STUDIES ON ESTROGEN BIOSYNTHESIS USING RADIOACTIVE AND STABLE ISOTOPES

The conversion of androgens into estrogen involves three distinct generic reactions which are catalyzed by a single P450 enzyme (aromatase or P450(aromatase)). The first step in the process is the conversion of 19-methyl into a hydroxymethyl group which requires NADPH + O2, thus representing the well-known hydroxylation process. The next stage, converting the -CH2OH into -CHO, also requires NADPH + O2 and may be rationalized either through a second hydroxylation reaction producing a gem-diol, CH(OH)2 (which dehydrates to the aldehyde), or via another route. The final stage in the process again uses NADPH + O2, culminating in the release of C-19 as formate. Our extensive studies using precursors containing 2H, 3H, and 18O have shown that the carbonyl oxygen of the 19-aldehyde group is the one that was introduced in the first step as the hydroxyl group. The aldehydic oxygen along with another, from O2, used in the third step of the process, is incorporated into the released formate.

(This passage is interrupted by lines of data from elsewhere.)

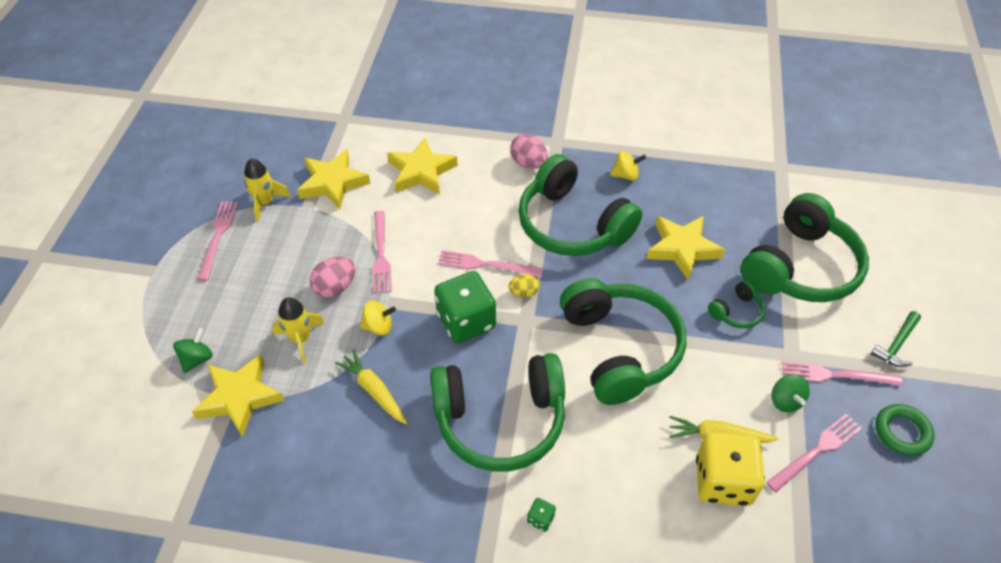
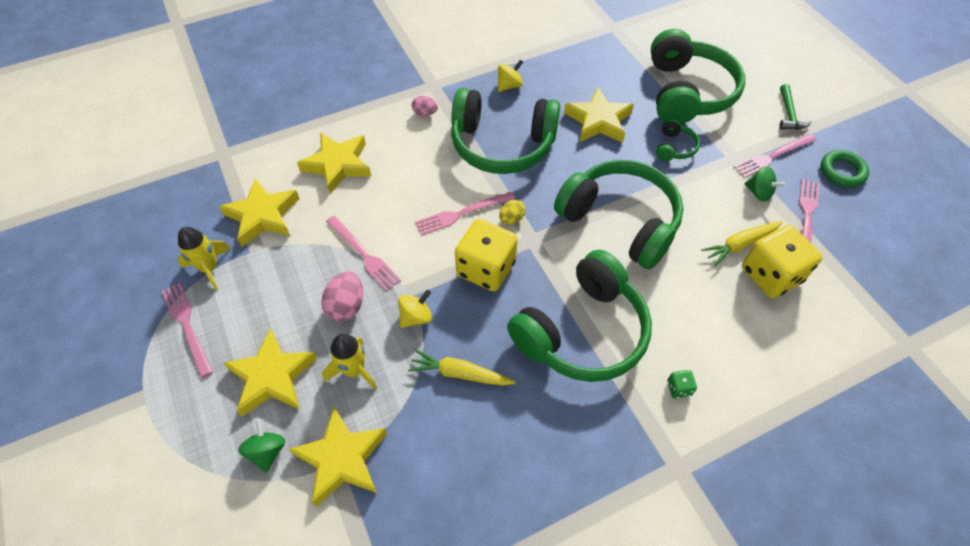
camera: 35 degrees left, 5 degrees up
(242, 308) = (272, 377): none -> yellow star
(466, 321) = (486, 269): green dice -> yellow dice
(528, 163) = (425, 113): pink egg -> pink egg, size x0.63

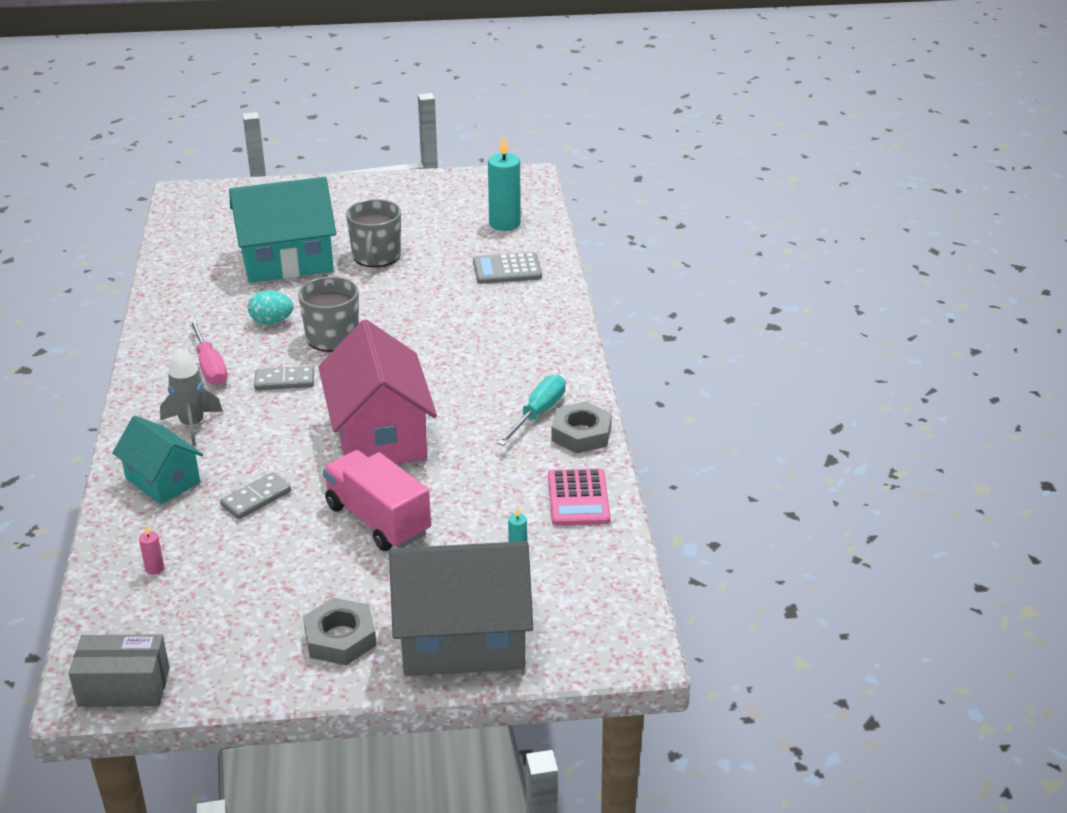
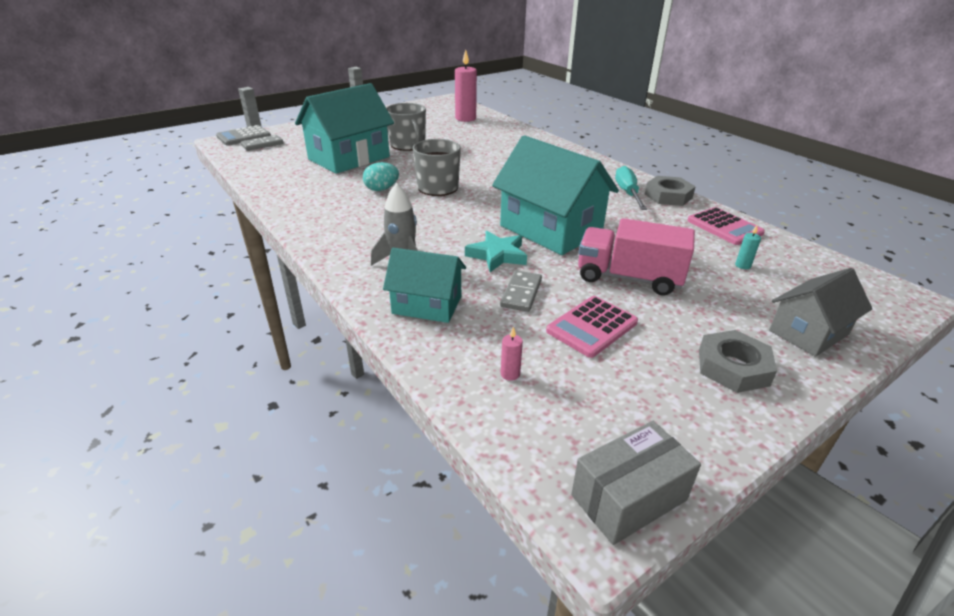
camera: 30 degrees left, 0 degrees up
(210, 366) = (368, 223): pink screwdriver -> none
(273, 555) = (592, 327): none -> pink calculator
(284, 381) = (437, 217): grey domino -> grey domino (262, 145)
(286, 448) = (497, 255): none -> turquoise star
(379, 435) = (550, 229): pink house -> turquoise house
(462, 639) = (808, 332): grey house -> grey house, size x0.59
(504, 224) = (465, 118): turquoise candle -> pink candle
(507, 269) = (498, 136): grey calculator -> grey calculator (244, 136)

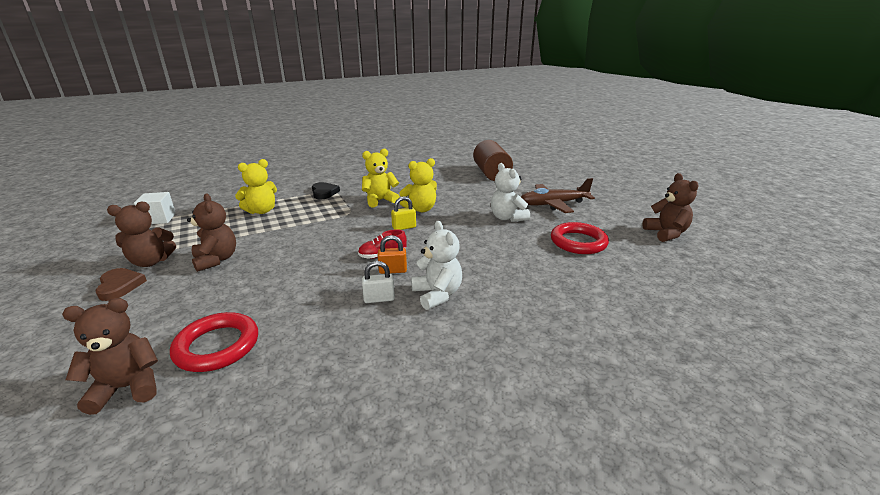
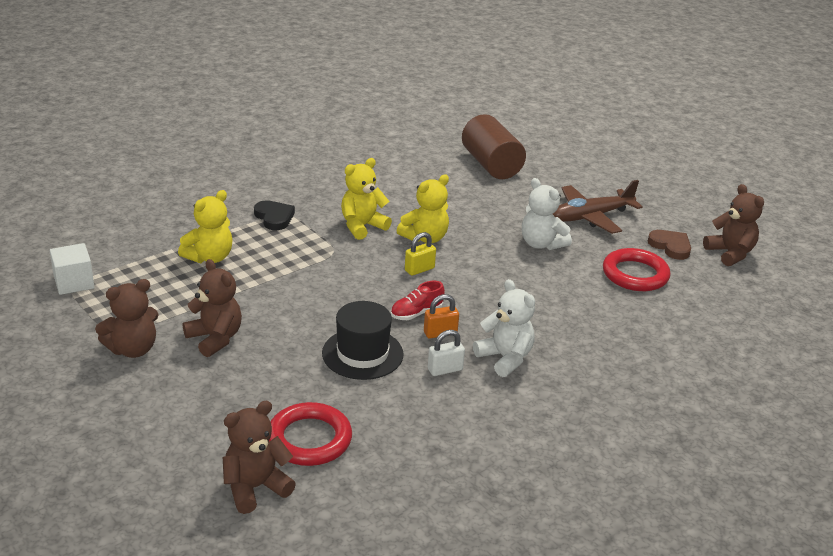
camera: 15 degrees left, 5 degrees up
(120, 286) = (128, 385): brown heart -> brown heart (670, 246)
(319, 280) = (362, 354): none -> black hat

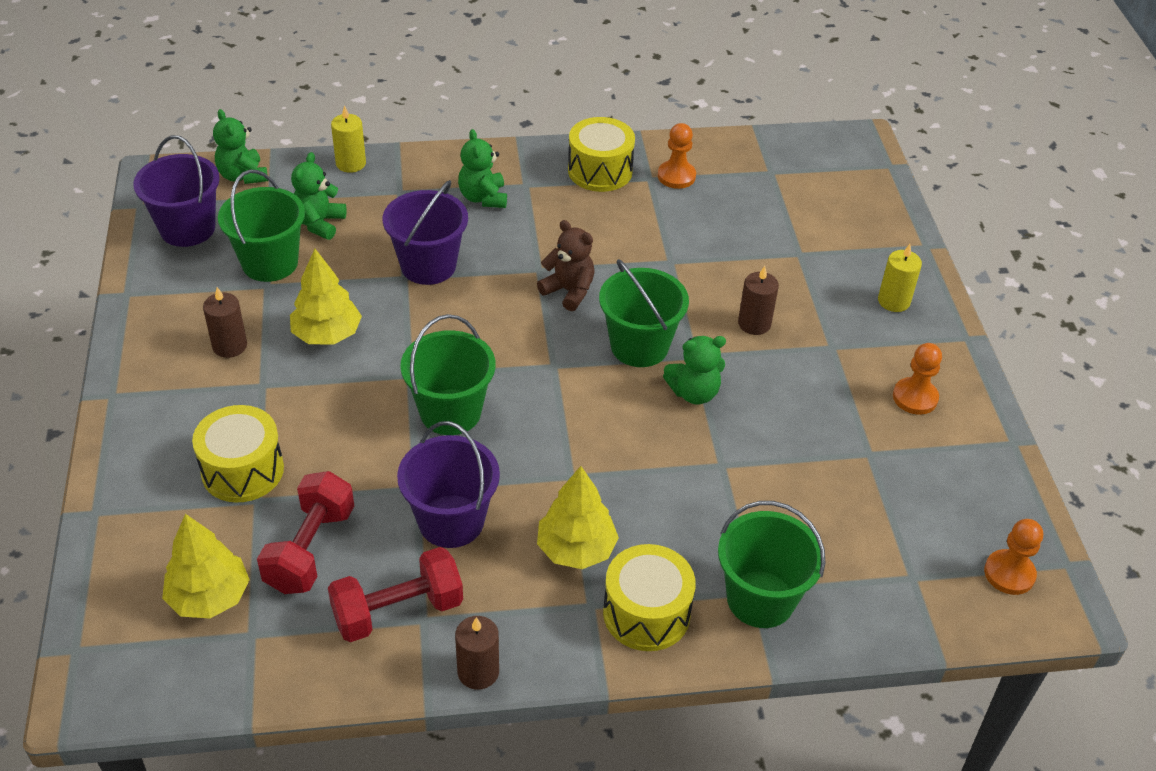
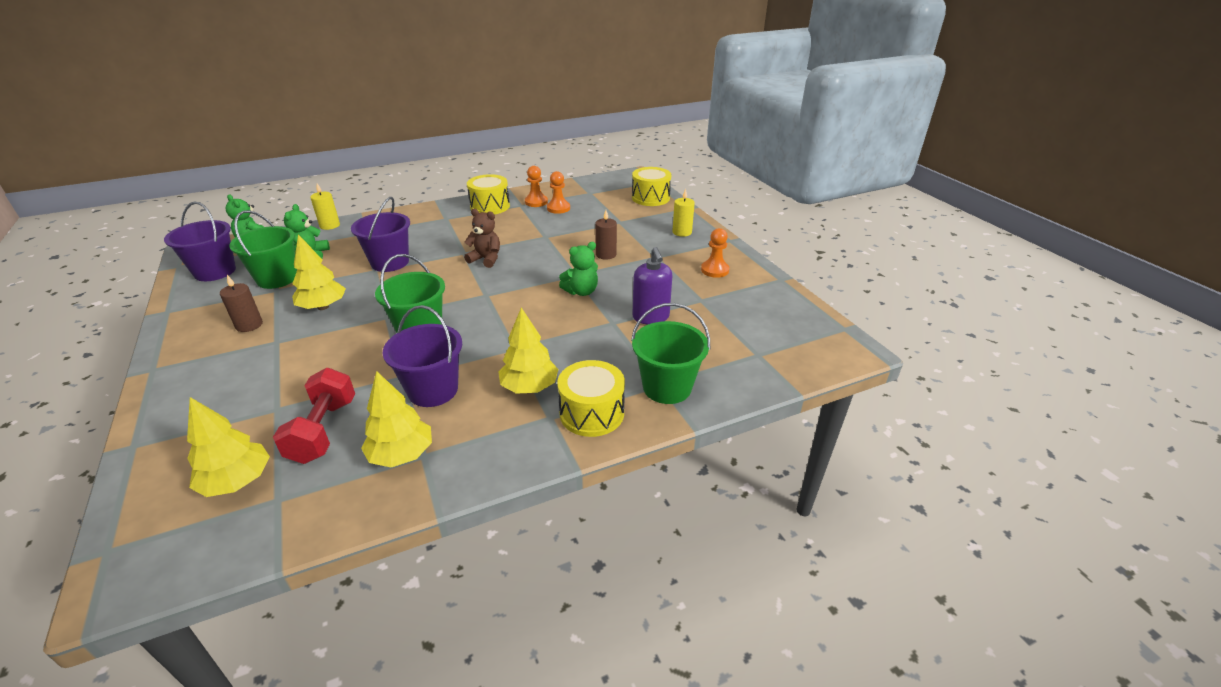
camera: 15 degrees left, 10 degrees down
(242, 470) = (263, 393): yellow drum -> yellow drum (650, 198)
(398, 611) = (401, 454): red dumbbell -> yellow tree
(478, 672) = (475, 480): brown candle -> none
(483, 198) = (420, 227): green teddy bear -> none
(639, 346) = (539, 276): green bucket -> none
(781, 468) = (651, 317): none -> purple soap dispenser
(1009, 573) = (814, 340): orange pawn -> orange pawn (558, 208)

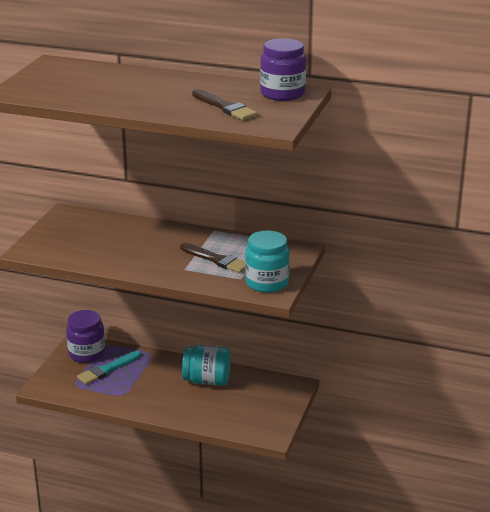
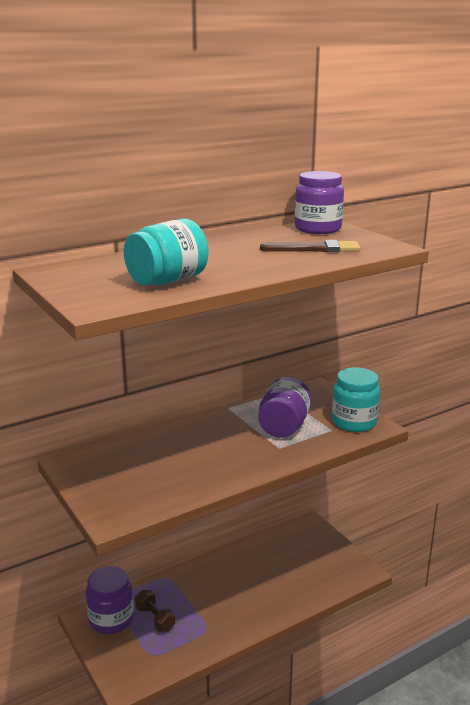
camera: 50 degrees left, 5 degrees down
(107, 369) = (155, 619): turquoise brush -> brown dumbbell
(207, 380) = (248, 566): turquoise jar -> turquoise jar (167, 281)
(216, 260) = (283, 427): brown brush -> purple jar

It was found that at each stage of the process, oxygen atoms were introduced or transferred as "whole numbers." In light of these data, mechanisms in which H2O is used to promote the C-10-C-19 bond cleavage or those in which the conversion of the 19-oxoandrostenedione into estrogen is considered to occur via the sequence -CHO → -CH(OH)2 → estrogen are eliminated. In addition, our mechanistic analysis makes it unlikely that 1β-, 2β-, or 10β-hydroxysteroids serve as intermediates in estrogen biosynthesis. We consider a free radical mechanism for the hydroxylation process. The other two reactions, oxidation of the alcohol and C-10-C-19 bond cleavage, are viewed as variations on the "hydroxylation theme," representing alternative courses for the neutralization of radical species. For the aforementioned reactions, although it is not possible to propose a unique mechanistic sequence, alternatives are considered and our bias is indicated. © 1992.